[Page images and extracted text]
==============================

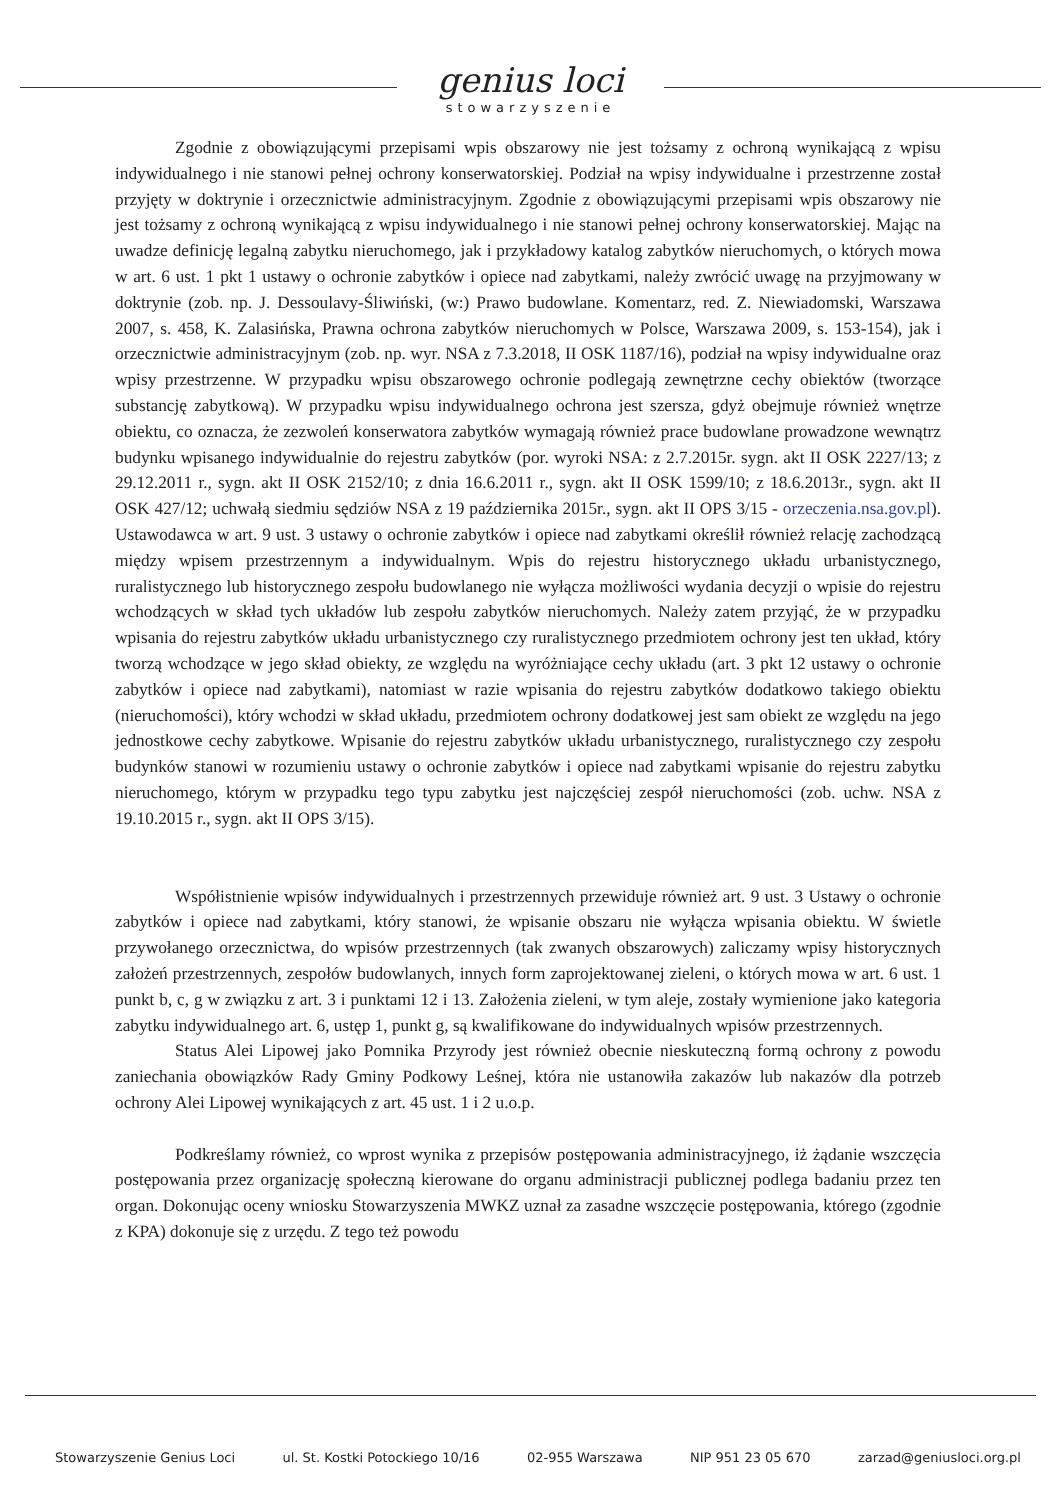genius loci
stowarzyszenie
Zgodnie z obowiązującymi przepisami wpis obszarowy nie jest tożsamy z ochroną wynikającą z wpisu indywidualnego i nie stanowi pełnej ochrony konserwatorskiej. Podział na wpisy indywidualne i przestrzenne został przyjęty w doktrynie i orzecznictwie administracyjnym. Zgodnie z obowiązującymi przepisami wpis obszarowy nie jest tożsamy z ochroną wynikającą z wpisu indywidualnego i nie stanowi pełnej ochrony konserwatorskiej. Mając na uwadze definicję legalną zabytku nieruchomego, jak i przykładowy katalog zabytków nieruchomych, o których mowa w art. 6 ust. 1 pkt 1 ustawy o ochronie zabytków i opiece nad zabytkami, należy zwrócić uwagę na przyjmowany w doktrynie (zob. np. J. Dessoulavy-Śliwiński, (w:) Prawo budowlane. Komentarz, red. Z. Niewiadomski, Warszawa 2007, s. 458, K. Zalasińska, Prawna ochrona zabytków nieruchomych w Polsce, Warszawa 2009, s. 153-154), jak i orzecznictwie administracyjnym (zob. np. wyr. NSA z 7.3.2018, II OSK 1187/16), podział na wpisy indywidualne oraz wpisy przestrzenne. W przypadku wpisu obszarowego ochronie podlegają zewnętrzne cechy obiektów (tworzące substancję zabytkową). W przypadku wpisu indywidualnego ochrona jest szersza, gdyż obejmuje również wnętrze obiektu, co oznacza, że zezwoleń konserwatora zabytków wymagają również prace budowlane prowadzone wewnątrz budynku wpisanego indywidualnie do rejestru zabytków (por. wyroki NSA: z 2.7.2015r. sygn. akt II OSK 2227/13; z 29.12.2011 r., sygn. akt II OSK 2152/10; z dnia 16.6.2011 r., sygn. akt II OSK 1599/10; z 18.6.2013r., sygn. akt II OSK 427/12; uchwałą siedmiu sędziów NSA z 19 października 2015r., sygn. akt II OPS 3/15 - orzeczenia.nsa.gov.pl). Ustawodawca w art. 9 ust. 3 ustawy o ochronie zabytków i opiece nad zabytkami określił również relację zachodzącą między wpisem przestrzennym a indywidualnym. Wpis do rejestru historycznego układu urbanistycznego, ruralistycznego lub historycznego zespołu budowlanego nie wyłącza możliwości wydania decyzji o wpisie do rejestru wchodzących w skład tych układów lub zespołu zabytków nieruchomych. Należy zatem przyjąć, że w przypadku wpisania do rejestru zabytków układu urbanistycznego czy ruralistycznego przedmiotem ochrony jest ten układ, który tworzą wchodzące w jego skład obiekty, ze względu na wyróżniające cechy układu (art. 3 pkt 12 ustawy o ochronie zabytków i opiece nad zabytkami), natomiast w razie wpisania do rejestru zabytków dodatkowo takiego obiektu (nieruchomości), który wchodzi w skład układu, przedmiotem ochrony dodatkowej jest sam obiekt ze względu na jego jednostkowe cechy zabytkowe. Wpisanie do rejestru zabytków układu urbanistycznego, ruralistycznego czy zespołu budynków stanowi w rozumieniu ustawy o ochronie zabytków i opiece nad zabytkami wpisanie do rejestru zabytku nieruchomego, którym w przypadku tego typu zabytku jest najczęściej zespół nieruchomości (zob. uchw. NSA z 19.10.2015 r., sygn. akt II OPS 3/15).
Współistnienie wpisów indywidualnych i przestrzennych przewiduje również art. 9 ust. 3 Ustawy o ochronie zabytków i opiece nad zabytkami, który stanowi, że wpisanie obszaru nie wyłącza wpisania obiektu. W świetle przywołanego orzecznictwa, do wpisów przestrzennych (tak zwanych obszarowych) zaliczamy wpisy historycznych założeń przestrzennych, zespołów budowlanych, innych form zaprojektowanej zieleni, o których mowa w art. 6 ust. 1 punkt b, c, g w związku z art. 3 i punktami 12 i 13. Założenia zieleni, w tym aleje, zostały wymienione jako kategoria zabytku indywidualnego art. 6, ustęp 1, punkt g, są kwalifikowane do indywidualnych wpisów przestrzennych.
Status Alei Lipowej jako Pomnika Przyrody jest również obecnie nieskuteczną formą ochrony z powodu zaniechania obowiązków Rady Gminy Podkowy Leśnej, która nie ustanowiła zakazów lub nakazów dla potrzeb ochrony Alei Lipowej wynikających z art. 45 ust. 1 i 2 u.o.p.
Podkreślamy również, co wprost wynika z przepisów postępowania administracyjnego, iż żądanie wszczęcia postępowania przez organizację społeczną kierowane do organu administracji publicznej podlega badaniu przez ten organ. Dokonując oceny wniosku Stowarzyszenia MWKZ uznał za zasadne wszczęcie postępowania, którego (zgodnie z KPA) dokonuje się z urzędu. Z tego też powodu
Stowarzyszenie Genius Loci ul. St. Kostki Potockiego 10/16 02-955 Warszawa NIP 951 23 05 670 zarzad@geniusloci.org.pl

==============================

Output the records above verbatim. Pictures stay out.

## TASK RESPONSE
genius loci
stowarzyszenie
Zgodnie z obowiązującymi przepisami wpis obszarowy nie jest tożsamy z ochroną wynikającą z wpisu indywidualnego i nie stanowi pełnej ochrony konserwatorskiej. Podział na wpisy indywidualne i przestrzenne został przyjęty w doktrynie i orzecznictwie administracyjnym. Zgodnie z obowiązującymi przepisami wpis obszarowy nie jest tożsamy z ochroną wynikającą z wpisu indywidualnego i nie stanowi pełnej ochrony konserwatorskiej. Mając na uwadze definicję legalną zabytku nieruchomego, jak i przykładowy katalog zabytków nieruchomych, o których mowa w art. 6 ust. 1 pkt 1 ustawy o ochronie zabytków i opiece nad zabytkami, należy zwrócić uwagę na przyjmowany w doktrynie (zob. np. J. Dessoulavy-Śliwiński, (w:) Prawo budowlane. Komentarz, red. Z. Niewiadomski, Warszawa 2007, s. 458, K. Zalasińska, Prawna ochrona zabytków nieruchomych w Polsce, Warszawa 2009, s. 153-154), jak i orzecznictwie administracyjnym (zob. np. wyr. NSA z 7.3.2018, II OSK 1187/16), podział na wpisy indywidualne oraz wpisy przestrzenne. W przypadku wpisu obszarowego ochronie podlegają zewnętrzne cechy obiektów (tworzące substancję zabytkową). W przypadku wpisu indywidualnego ochrona jest szersza, gdyż obejmuje również wnętrze obiektu, co oznacza, że zezwoleń konserwatora zabytków wymagają również prace budowlane prowadzone wewnątrz budynku wpisanego indywidualnie do rejestru zabytków (por. wyroki NSA: z 2.7.2015r. sygn. akt II OSK 2227/13; z 29.12.2011 r., sygn. akt II OSK 2152/10; z dnia 16.6.2011 r., sygn. akt II OSK 1599/10; z 18.6.2013r., sygn. akt II OSK 427/12; uchwałą siedmiu sędziów NSA z 19 października 2015r., sygn. akt II OPS 3/15 - orzeczenia.nsa.gov.pl). Ustawodawca w art. 9 ust. 3 ustawy o ochronie zabytków i opiece nad zabytkami określił również relację zachodzącą między wpisem przestrzennym a indywidualnym. Wpis do rejestru historycznego układu urbanistycznego, ruralistycznego lub historycznego zespołu budowlanego nie wyłącza możliwości wydania decyzji o wpisie do rejestru wchodzących w skład tych układów lub zespołu zabytków nieruchomych. Należy zatem przyjąć, że w przypadku wpisania do rejestru zabytków układu urbanistycznego czy ruralistycznego przedmiotem ochrony jest ten układ, który tworzą wchodzące w jego skład obiekty, ze względu na wyróżniające cechy układu (art. 3 pkt 12 ustawy o ochronie zabytków i opiece nad zabytkami), natomiast w razie wpisania do rejestru zabytków dodatkowo takiego obiektu (nieruchomości), który wchodzi w skład układu, przedmiotem ochrony dodatkowej jest sam obiekt ze względu na jego jednostkowe cechy zabytkowe. Wpisanie do rejestru zabytków układu urbanistycznego, ruralistycznego czy zespołu budynków stanowi w rozumieniu ustawy o ochronie zabytków i opiece nad zabytkami wpisanie do rejestru zabytku nieruchomego, którym w przypadku tego typu zabytku jest najczęściej zespół nieruchomości (zob. uchw. NSA z 19.10.2015 r., sygn. akt II OPS 3/15).
Współistnienie wpisów indywidualnych i przestrzennych przewiduje również art. 9 ust. 3 Ustawy o ochronie zabytków i opiece nad zabytkami, który stanowi, że wpisanie obszaru nie wyłącza wpisania obiektu. W świetle przywołanego orzecznictwa, do wpisów przestrzennych (tak zwanych obszarowych) zaliczamy wpisy historycznych założeń przestrzennych, zespołów budowlanych, innych form zaprojektowanej zieleni, o których mowa w art. 6 ust. 1 punkt b, c, g w związku z art. 3 i punktami 12 i 13. Założenia zieleni, w tym aleje, zostały wymienione jako kategoria zabytku indywidualnego art. 6, ustęp 1, punkt g, są kwalifikowane do indywidualnych wpisów przestrzennych.
Status Alei Lipowej jako Pomnika Przyrody jest również obecnie nieskuteczną formą ochrony z powodu zaniechania obowiązków Rady Gminy Podkowy Leśnej, która nie ustanowiła zakazów lub nakazów dla potrzeb ochrony Alei Lipowej wynikających z art. 45 ust. 1 i 2 u.o.p.
Podkreślamy również, co wprost wynika z przepisów postępowania administracyjnego, iż żądanie wszczęcia postępowania przez organizację społeczną kierowane do organu administracji publicznej podlega badaniu przez ten organ. Dokonując oceny wniosku Stowarzyszenia MWKZ uznał za zasadne wszczęcie postępowania, którego (zgodnie z KPA) dokonuje się z urzędu. Z tego też powodu
Stowarzyszenie Genius Loci ul. St. Kostki Potockiego 10/16 02-955 Warszawa NIP 951 23 05 670 zarzad@geniusloci.org.pl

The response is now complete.